TASKS TO COMPLETE:
**A)** Write out the part of the court opinion starting with "1                        PER CURIAM.   Daniel" and going on through "and therefore affirm.".
**B)** Does each statement agree with the court opinion, yes or no, with the deciding words quoted: (i) Ludwig's blood alcohol concentration was 0.174; (ii) both of Ludwig's passengers died at the scene; (iii) the trial court denied Ludwig's request to individually voir dire prospective jurors about a newspaper editorial?

---------- SELECTED EXTRACT ----------

COURT OF APPEALS

DECISION

DATED AND FILED

 

December 26, 2002

 

Cornelia G. Clark

Clerk of Court of Appeals

 

 

 

NOTICE

 

 

This opinion is subject to further editing.  If published, the official version will appear in the bound volume of the Official Reports. 

 

A party may file with the Supreme Court a petition to review an adverse decision by the Court of Appeals.  See Wis. Stat. § 808.10 and Rule 809.62. 

 

 

 

 

Appeal No. 

02-0646-CR

 

Cir. Ct. No.  00-CF-117

STATE OF WISCONSIN   

IN COURT OF APPEALS

 

DISTRICT IV

 

 

 

 

State of Wisconsin,

 

                        Plaintiff-Respondent,

 

              v.

 

Daniel R. Ludwig,

 

                        Defendant-Appellant.

 

 

 

 

            APPEAL from judgments and an order of the circuit court for Vernon County:  MIchael J. Rosborough, Judge.  Affirmed. 

            Before Vergeront, P.J., Deininger and Lundsten, JJ. 

1                        PER CURIAM.   Daniel Ludwig appeals a judgment convicting him of homicide by intoxicated use of a vehicle, a judgment convicting him of causing injury by operating a motor vehicle while intoxicated, and an order denying his postconviction motions.  Ludwig claims the trial court erroneously exercised its discretion when it denied his request to individually voir dire prospective jurors regarding a newspaper editorial about the case.  We are satisfied that the trial court acted within its discretion and therefore affirm.

2                        Ludwig was the driver of a car which went off of the road and flipped down a steep embankment.  Both of Ludwig’s passengers were ejected from the vehicle; one died on the scene and the other suffered a broken neck.  Ludwig was charged with several counts arising out of the incident after testing indicated that his blood alcohol concentration was 0.174.

---------- EXTRACTED ENTRIES ----------

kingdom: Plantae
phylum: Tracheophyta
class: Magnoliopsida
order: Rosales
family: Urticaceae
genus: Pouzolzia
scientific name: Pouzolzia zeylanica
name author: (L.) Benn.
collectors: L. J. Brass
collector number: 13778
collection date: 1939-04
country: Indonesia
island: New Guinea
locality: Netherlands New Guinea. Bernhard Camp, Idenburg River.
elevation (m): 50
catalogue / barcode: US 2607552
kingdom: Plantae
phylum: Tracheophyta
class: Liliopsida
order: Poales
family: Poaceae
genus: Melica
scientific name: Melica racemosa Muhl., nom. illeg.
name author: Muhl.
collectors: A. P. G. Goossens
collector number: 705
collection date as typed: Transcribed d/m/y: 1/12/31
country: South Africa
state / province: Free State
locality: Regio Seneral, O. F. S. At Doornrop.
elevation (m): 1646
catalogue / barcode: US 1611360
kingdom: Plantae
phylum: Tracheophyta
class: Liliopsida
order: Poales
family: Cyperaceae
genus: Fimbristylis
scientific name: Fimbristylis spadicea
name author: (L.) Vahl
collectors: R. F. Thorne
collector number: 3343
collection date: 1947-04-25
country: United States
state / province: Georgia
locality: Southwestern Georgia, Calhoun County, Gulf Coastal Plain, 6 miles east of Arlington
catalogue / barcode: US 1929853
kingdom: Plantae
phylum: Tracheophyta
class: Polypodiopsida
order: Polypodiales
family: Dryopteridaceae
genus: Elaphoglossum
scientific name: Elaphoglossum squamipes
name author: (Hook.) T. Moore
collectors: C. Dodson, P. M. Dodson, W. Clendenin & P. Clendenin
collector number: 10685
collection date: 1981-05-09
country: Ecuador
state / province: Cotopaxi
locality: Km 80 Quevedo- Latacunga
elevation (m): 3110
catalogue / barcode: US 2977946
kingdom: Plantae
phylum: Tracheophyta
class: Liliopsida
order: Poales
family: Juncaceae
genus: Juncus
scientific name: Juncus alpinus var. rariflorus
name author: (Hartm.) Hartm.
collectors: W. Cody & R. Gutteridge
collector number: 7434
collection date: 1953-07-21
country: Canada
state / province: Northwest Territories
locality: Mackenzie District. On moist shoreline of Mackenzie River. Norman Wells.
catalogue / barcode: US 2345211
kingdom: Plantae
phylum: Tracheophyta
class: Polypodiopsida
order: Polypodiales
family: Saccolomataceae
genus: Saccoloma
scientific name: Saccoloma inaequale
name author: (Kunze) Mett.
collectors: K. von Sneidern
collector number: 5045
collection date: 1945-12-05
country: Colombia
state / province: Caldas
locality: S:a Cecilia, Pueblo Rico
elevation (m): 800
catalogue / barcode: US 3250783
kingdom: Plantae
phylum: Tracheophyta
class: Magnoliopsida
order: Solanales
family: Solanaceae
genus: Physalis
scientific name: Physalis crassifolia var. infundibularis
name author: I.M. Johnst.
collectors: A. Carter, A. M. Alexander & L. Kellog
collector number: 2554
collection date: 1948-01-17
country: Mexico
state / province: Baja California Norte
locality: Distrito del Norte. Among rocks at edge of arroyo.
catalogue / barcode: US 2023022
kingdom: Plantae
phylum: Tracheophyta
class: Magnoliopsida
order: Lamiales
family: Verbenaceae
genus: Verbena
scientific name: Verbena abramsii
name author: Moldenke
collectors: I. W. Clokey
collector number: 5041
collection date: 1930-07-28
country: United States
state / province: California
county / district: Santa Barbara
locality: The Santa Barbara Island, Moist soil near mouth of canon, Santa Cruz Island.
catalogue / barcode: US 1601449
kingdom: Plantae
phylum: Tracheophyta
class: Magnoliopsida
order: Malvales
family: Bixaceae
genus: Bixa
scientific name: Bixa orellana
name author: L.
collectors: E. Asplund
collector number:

----------

ANSWERS TO THIS EXERCISE:
**A)**
1                        PER CURIAM.   Daniel Ludwig appeals a judgment convicting him of homicide by intoxicated use of a vehicle, a judgment convicting him of causing injury by operating a motor vehicle while intoxicated, and an order denying his postconviction motions.  Ludwig claims the trial court erroneously exercised its discretion when it denied his request to individually voir dire prospective jurors regarding a newspaper editorial about the case.  We are satisfied that the trial court acted within its discretion and therefore affirm.

**B)**
(i) Yes: "his blood alcohol concentration was 0.174"
(ii) No: "one died on the scene and the other suffered a broken neck"
(iii) Yes: "it denied his request to individually voir dire prospective jurors regarding a newspaper editorial about the case"